LaRouche Takes Battle
To Defeat Synarchism to Mexico
by Dennis SmallU.S. Democratic Presidential candidate Lyndon LaRouche took his campaign to mobilize other sovereign nations to join the United States in burying the disintegrating international monetary and economic system, and rebuilding the world economy, to neighboring Mexico on March 18-20.
"If you want to change the Americas, Mexico is very important, and the enemy knows it. It's a powerful nation, with great potential.... The United States' relationship with Mexico is the test of the existence of the United States," LaRouche stated in a press conference on March 19 in Monterrey.
LaRouche was invited by the Monterrey Technological Institute of Higher Studies, to participate in a seminar on "Surviving the Era of the Empires." LaRouche presented a written document titled "The Future of Forecasting," and also delivered an address on March 20 to over 300 students, on "The New Bretton Woods: How to Survive the Collapse of the Empires."
LaRouche began his visit to the northern Mexican city with an interview with Monterrey's most watched TV anchorman, Architect Héctor Benavides. The next day, LaRouche held a press conference attended by a dozen media, in which he stated that those responsible for the Madrid train bombings of March 11 should be sought among the Synarchist gangs associated with the Spanish fascist Blas Piñar, and his allies in Europe and the Americas. The Monterrey daily Milenio of March 20 reported on LaRouche's remarks prominently, under the headline "A Spaniard Planned the Attacks: LaRouche," with a subhead reading: "King Juan Carlos Was Warned He Should Postpone the Elections, Stated the U.S. Presidential Pre-candidate."
An assassination attempt against the Governor of the Mexican state of Oaxaca, José Murat, which occurred the first day of LaRouche's meetings in Monterrey, heightened people's attention to his warnings against Synarchist terrorism. Murat has been a key leader in the fight to stop the International Monetary Fund's looting of Mexico.
After his press conference, LaRouche met with about 110 youth organized by the LaRouche Youth Movement of Mexico. Nearly half the participants travelled by bus and car from as far away as Mexico City and the northwestern state of Sonora—drives of 12 and 20 hours, respectively—to engage in a lively, three-hour dialogue with the statesman and philosopher.

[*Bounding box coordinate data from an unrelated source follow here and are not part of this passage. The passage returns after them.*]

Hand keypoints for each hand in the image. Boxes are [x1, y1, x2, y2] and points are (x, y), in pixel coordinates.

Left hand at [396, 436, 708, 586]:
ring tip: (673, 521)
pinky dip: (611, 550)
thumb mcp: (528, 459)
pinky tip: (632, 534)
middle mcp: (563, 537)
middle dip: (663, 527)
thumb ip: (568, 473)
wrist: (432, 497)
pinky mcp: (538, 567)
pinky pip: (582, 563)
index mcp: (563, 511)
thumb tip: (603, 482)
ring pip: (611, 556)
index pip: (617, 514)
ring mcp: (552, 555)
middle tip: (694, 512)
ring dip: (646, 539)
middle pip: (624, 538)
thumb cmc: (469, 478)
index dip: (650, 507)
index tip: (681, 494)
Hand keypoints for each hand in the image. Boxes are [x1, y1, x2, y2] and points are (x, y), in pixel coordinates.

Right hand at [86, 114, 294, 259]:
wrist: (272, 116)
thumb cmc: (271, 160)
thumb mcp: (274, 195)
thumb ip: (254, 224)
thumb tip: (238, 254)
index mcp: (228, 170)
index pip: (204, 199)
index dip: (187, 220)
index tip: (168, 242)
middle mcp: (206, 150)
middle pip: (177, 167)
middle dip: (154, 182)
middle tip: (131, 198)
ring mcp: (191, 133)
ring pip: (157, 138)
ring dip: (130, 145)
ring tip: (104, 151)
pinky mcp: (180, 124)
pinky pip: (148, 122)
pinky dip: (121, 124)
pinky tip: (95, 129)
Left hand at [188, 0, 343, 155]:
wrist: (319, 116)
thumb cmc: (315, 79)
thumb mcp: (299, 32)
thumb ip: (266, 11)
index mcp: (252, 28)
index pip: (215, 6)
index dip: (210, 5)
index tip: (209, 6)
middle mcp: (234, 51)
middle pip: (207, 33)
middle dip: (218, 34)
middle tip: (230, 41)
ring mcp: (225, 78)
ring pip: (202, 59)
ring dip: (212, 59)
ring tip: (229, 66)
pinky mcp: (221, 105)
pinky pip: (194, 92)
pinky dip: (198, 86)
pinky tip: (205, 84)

At the conclusion of the visit, LaRouche's Presidential campaign issued a press release which reported that the candidate had "called for the United States to support the idea of turning Monterrey into a science city, a kind of 'Athens of northern Mexico,' which would serve as a conveyor belt for the development and transmission of the most advanced science and technology into the productive and industrial process.
"That idea is part of an approach to cross-border relations being proposed by the Governor of the state of Nuevo León, of which Monterrey is the capital, and by three other Mexican states which border Texas, for negotiations with the state of Texas on matters of immigration, water and power development, and a common strategy against drug-trafficking and terrorism."
The press release quoted LaRouche's remarks at the Monterrey Technological Institute seminar:
"Here in Nuevo León there are some university facilities, and an economic problem.... How are we going to rebuild Mexico? How are we going to stop the outflow of the Mexican population into desperate, poverty-stricken conditions, as virtual slave labor, in the United States? How are we going to create an opportunity in Mexico, for the people here? ... A university city like this has the potentiality of doing precisely what physical economy requires: to produce a population, engaged in the experiencing of history, the history of science, which, through its own activities, and through the population associated with it, is able to develop new industries to bring into play new technologies."
The LaRouche in 2004 release went on:
"The U.S. should have no worry about so-called immigration problems, LaRouche explained, if there is serious cooperation with Mexico, cooperation which begins with policies of economic development between two sovereign nation-states. The objective of such economic cooperation is to create job opportunities for Mexicans inside Mexico, millions of whom are currently being driven out of their own country by the free-trade policies which have wrecked the economies of both countries.
"LaRouche underscored, as exemplary of the approach to be taken, his proposals to develop the Great American Desert area, which stretches from the Southwest of the United States into the northern Mexican region between the two Sierra Madre mountain ranges....
"By creating jobs in Mexico, families will be enabled to stay together. The present approach of the Bush Administration is anti-family, as it forces Mexicans to seek work in the U.S. to survive, thus breaking up families. The undocumented status of many among them also makes them easy prey for drug-trafficking, terrorism, and related interests. LaRouche proposed to 'regularize' the situation of those Mexicans who are presently working in the U.S., converting what is now a police matter into a normal consular affair.
"This approach to U.S.-Mexican relations, LaRouche noted, will furthermore undermine the efforts of the Synarchists and others, who are currently preparing for 'Hispanic' terrorism against the U.S., and simultaneous 'white ethnic' terrorism against Hispanics, as in the case of the notorious Harvard University racist, Samuel Huntington."